Exploring ReAct Prompting for Task-Oriented Dialogue: Insights and Shortcomings
Michelle Elizabeth, Morgan Veyret, Miguel Couceiro, Ondrej Dusek, Lina M. Rojas-Barahona
TL;DR
This work investigates applying ReAct prompting to task-oriented dialogue (TOD) by grounding LLMs to external tools for domain discovery, slot filling, and belief-state tracking in a MultiWOZ-based setup. Using GPT-3.5 and GPT-4, the authors compare ReAct-driven TOD against traditional baselines in both simulated and real-user evaluations, revealing that ReAct underperforms in simulation but yields higher user satisfaction in human interactions. Key contributions include a ReAct-augmented TOD framework with tool-based grounding, a cost-aware analysis of API usage, and qualitative insights into reasoning and grounding limitations. The findings highlight the potential of ReAct for more natural dialogue in TOD while underscoring the need for better control of reasoning traces and slot-state accuracy to close the gap with state-of-the-art baselines.
Abstract
Large language models (LLMs) gained immense popularity due to their impressive capabilities in unstructured conversations.

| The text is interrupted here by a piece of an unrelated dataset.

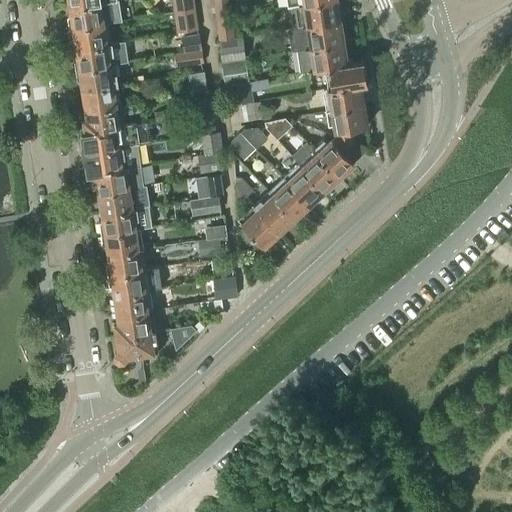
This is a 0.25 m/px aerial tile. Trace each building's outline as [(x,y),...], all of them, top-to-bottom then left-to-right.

Empowering LLMs with advanced prompting strategies such as reasoning and acting (ReAct) (Yao et al., 2022) has shown promise in solving complex tasks traditionally requiring reinforcement learning. In this work, we apply the ReAct strategy to guide LLMs performing task-oriented dialogue (TOD). We evaluate ReAct-based LLMs (ReAct-LLMs) both in simulation and with real users. While ReAct-LLMs severely underperform state-of-the-art approaches on success rate in simulation, this difference becomes less pronounced in human evaluation. Moreover, compared to the baseline, humans report higher subjective satisfaction with ReAct-LLM despite its lower success rate, most likely thanks to its natural and confidently phrased responses.